The European Court of Human Rights’ ruling reflects what Amnesty International and Ukrainian human rights activists have reported for many years: the Ukrainian authorities under President Viktor Yanukovych unleashed a vicious crackdown on protesters during EuroMaydan
“We hope that today’s judgment will help break down the barriers preventing Ukraine from uncovering the full truth, holding the perpetrators of human rights violations to account, and ensuring that victims and their families attain full and adequate reparations.”
On 21 January, in several separate cases, the ECtHR ruled that the Ukrainian authorities had deliberately used ill-treatment, excessive force, unlawful detention and abduction of protesters within a campaign to disrupt initially peaceful protests. In one case, the ECtHR found the Ukrainian state responsible for the killing of one protester.
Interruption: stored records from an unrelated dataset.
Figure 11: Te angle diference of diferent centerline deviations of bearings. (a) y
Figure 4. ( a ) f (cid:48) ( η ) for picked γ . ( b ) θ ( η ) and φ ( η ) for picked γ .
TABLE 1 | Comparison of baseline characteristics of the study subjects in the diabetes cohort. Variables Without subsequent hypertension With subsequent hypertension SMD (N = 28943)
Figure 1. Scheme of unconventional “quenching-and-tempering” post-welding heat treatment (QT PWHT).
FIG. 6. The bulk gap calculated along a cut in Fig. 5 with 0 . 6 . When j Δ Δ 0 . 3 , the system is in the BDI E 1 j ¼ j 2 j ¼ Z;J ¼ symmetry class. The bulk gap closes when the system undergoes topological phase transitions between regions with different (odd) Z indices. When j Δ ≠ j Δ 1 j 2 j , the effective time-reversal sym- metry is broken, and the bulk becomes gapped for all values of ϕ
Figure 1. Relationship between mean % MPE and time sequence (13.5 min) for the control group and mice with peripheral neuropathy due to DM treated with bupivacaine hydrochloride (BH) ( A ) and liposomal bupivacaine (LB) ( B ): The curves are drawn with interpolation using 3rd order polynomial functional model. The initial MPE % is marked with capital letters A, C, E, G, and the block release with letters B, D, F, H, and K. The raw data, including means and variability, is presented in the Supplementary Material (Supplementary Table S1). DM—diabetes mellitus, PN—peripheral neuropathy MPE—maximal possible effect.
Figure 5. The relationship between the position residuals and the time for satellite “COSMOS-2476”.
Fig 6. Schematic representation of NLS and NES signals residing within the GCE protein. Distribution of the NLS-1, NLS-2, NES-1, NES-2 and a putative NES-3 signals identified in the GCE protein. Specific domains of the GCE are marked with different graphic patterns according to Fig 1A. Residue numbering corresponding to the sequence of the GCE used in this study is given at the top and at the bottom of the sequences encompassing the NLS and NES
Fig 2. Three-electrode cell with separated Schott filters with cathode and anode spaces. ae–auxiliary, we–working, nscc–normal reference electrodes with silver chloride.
Amnesty International has extensively campaigned for justice and reparations for all victims of police abuses committed during the protests, popularly known as EuroMaydan, since their outset. The protests led to the ousting of President Viktor Yanukovych. An Amnesty International report published two years ago revealed significant levels of obstruction of justice, showing that out of 288 cases of former low enforcement officers and other officials charged with multiple human rights violations only nine ended up with custodial sentences.